What this task involves. Each line of the entries, from the first to the line containing "Rendered at 1667 by 1251 pixels.", is to be transcribed exactly as it stands; include no other lines.

Given data.
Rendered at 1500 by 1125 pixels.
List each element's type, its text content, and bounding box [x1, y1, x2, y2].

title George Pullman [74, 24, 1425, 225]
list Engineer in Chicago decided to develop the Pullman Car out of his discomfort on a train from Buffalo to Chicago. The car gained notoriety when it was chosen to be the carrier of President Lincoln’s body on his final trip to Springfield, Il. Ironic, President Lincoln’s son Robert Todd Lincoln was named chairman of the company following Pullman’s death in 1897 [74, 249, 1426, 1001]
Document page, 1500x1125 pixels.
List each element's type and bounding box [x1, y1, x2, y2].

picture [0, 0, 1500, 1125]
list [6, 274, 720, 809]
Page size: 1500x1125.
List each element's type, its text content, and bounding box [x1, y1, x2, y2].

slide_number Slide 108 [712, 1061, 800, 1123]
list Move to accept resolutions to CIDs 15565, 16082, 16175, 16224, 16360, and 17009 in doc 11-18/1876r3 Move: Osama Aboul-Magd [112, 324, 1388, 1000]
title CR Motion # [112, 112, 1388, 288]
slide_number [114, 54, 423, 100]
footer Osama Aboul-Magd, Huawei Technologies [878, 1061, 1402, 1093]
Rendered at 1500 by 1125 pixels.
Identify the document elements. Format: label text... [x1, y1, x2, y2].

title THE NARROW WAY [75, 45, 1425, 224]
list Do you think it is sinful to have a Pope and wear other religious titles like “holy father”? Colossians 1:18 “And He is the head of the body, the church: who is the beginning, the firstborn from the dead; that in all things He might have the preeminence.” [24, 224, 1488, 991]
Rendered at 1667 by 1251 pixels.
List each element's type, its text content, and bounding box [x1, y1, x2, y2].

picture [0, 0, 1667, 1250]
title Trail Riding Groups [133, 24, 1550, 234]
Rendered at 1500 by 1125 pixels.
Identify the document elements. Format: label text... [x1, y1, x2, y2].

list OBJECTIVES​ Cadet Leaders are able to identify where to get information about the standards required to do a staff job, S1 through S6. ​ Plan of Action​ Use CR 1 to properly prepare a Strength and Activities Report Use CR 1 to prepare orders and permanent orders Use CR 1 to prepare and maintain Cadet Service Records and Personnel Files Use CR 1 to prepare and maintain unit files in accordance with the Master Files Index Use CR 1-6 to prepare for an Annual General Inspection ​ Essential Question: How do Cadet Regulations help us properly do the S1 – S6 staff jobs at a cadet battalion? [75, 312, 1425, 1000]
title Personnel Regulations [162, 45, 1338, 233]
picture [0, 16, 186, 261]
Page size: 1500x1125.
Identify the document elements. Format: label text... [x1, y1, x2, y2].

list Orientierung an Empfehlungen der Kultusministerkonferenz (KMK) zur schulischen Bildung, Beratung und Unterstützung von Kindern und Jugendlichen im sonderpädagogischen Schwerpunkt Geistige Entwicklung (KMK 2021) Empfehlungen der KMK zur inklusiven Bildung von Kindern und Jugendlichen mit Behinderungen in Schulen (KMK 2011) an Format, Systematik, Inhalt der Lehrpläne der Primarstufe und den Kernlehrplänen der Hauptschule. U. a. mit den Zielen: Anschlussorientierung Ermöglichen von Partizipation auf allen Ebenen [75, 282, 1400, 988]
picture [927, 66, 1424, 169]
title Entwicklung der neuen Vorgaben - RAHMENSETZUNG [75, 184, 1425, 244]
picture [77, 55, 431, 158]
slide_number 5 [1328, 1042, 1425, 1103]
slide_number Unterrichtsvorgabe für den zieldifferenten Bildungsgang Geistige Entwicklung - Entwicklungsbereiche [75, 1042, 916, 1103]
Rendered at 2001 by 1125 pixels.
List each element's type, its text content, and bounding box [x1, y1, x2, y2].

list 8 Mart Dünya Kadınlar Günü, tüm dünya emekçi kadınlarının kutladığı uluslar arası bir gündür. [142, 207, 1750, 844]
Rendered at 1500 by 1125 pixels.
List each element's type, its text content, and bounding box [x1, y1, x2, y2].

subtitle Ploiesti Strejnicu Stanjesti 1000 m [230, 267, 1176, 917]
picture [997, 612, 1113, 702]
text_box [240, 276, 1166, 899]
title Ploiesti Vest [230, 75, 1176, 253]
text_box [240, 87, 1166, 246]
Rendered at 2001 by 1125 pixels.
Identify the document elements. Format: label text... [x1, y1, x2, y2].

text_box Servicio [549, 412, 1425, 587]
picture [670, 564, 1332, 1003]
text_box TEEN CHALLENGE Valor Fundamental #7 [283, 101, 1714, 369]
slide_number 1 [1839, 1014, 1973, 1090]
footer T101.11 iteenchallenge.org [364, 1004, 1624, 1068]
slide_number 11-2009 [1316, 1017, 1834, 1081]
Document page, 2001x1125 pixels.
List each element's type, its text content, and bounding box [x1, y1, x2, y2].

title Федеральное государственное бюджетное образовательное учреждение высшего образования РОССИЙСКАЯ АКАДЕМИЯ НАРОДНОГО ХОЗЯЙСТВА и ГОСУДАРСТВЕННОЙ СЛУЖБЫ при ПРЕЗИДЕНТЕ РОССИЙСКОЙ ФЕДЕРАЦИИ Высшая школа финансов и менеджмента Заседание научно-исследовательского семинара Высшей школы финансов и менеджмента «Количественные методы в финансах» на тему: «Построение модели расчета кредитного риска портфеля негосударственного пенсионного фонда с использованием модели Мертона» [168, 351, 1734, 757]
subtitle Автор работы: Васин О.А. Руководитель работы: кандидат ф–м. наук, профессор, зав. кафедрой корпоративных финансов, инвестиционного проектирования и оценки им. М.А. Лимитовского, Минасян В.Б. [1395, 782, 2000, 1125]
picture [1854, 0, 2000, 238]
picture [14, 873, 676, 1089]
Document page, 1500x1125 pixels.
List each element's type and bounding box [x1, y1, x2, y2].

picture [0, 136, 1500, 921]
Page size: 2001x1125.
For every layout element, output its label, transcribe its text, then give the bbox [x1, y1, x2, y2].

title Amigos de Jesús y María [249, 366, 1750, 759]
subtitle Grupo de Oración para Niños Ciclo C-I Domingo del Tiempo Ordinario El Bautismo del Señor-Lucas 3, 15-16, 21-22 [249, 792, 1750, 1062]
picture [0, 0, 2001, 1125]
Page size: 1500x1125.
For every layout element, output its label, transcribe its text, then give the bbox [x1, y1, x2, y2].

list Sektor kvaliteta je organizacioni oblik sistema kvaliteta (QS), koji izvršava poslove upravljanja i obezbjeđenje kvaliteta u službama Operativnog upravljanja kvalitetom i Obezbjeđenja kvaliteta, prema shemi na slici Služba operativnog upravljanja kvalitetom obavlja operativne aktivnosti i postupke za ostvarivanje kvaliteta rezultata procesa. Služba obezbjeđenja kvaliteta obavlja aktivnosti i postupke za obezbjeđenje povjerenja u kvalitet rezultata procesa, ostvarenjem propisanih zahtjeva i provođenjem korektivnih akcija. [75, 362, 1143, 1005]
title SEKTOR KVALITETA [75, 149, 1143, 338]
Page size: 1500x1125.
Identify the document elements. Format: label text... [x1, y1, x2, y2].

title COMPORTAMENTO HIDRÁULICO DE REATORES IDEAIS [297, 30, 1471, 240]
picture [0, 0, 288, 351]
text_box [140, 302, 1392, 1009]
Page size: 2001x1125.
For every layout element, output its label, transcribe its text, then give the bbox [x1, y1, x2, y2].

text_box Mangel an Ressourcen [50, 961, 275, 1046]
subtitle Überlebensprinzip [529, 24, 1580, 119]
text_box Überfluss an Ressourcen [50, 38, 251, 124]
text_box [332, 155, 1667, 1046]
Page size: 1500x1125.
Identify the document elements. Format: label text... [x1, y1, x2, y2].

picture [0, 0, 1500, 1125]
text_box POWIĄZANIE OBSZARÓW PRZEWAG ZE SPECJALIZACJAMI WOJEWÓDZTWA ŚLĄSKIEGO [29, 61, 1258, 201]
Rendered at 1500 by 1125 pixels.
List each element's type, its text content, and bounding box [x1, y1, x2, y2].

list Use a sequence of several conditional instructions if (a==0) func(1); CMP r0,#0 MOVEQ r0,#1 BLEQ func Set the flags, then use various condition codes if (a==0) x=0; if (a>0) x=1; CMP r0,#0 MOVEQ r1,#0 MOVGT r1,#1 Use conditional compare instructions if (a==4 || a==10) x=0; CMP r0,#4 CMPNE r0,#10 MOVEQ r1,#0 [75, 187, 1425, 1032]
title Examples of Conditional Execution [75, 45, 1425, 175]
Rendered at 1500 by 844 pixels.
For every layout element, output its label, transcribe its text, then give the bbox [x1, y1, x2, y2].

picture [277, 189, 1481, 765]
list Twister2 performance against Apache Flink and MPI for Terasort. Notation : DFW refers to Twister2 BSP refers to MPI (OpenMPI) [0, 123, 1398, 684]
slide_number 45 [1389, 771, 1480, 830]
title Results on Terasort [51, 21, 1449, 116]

Output.
Rendered at 1500 by 1125 pixels.
List each element's type, its text content, and bounding box [x1, y1, x2, y2].

title George Pullman [74, 24, 1425, 225]
list Engineer in Chicago decided to develop the Pullman Car out of his discomfort on a train from Buffalo to Chicago. The car gained notoriety when it was chosen to be the carrier of President Lincoln’s body on his final trip to Springfield, Il. Ironic, President Lincoln’s son Robert Todd Lincoln was named chairman of the company following Pullman’s death in 1897 [74, 249, 1426, 1001]
Document page, 1500x1125 pixels.
List each element's type and bounding box [x1, y1, x2, y2].

picture [0, 0, 1500, 1125]
list [6, 274, 720, 809]
Page size: 1500x1125.
List each element's type, its text content, and bounding box [x1, y1, x2, y2].

slide_number Slide 108 [712, 1061, 800, 1123]
list Move to accept resolutions to CIDs 15565, 16082, 16175, 16224, 16360, and 17009 in doc 11-18/1876r3 Move: Osama Aboul-Magd [112, 324, 1388, 1000]
title CR Motion # [112, 112, 1388, 288]
slide_number [114, 54, 423, 100]
footer Osama Aboul-Magd, Huawei Technologies [878, 1061, 1402, 1093]
Rendered at 1500 by 1125 pixels.
Identify the document elements. Format: label text... [x1, y1, x2, y2].

title THE NARROW WAY [75, 45, 1425, 224]
list Do you think it is sinful to have a Pope and wear other religious titles like “holy father”? Colossians 1:18 “And He is the head of the body, the church: who is the beginning, the firstborn from the dead; that in all things He might have the preeminence.” [24, 224, 1488, 991]
Rendered at 1667 by 1251 pixels.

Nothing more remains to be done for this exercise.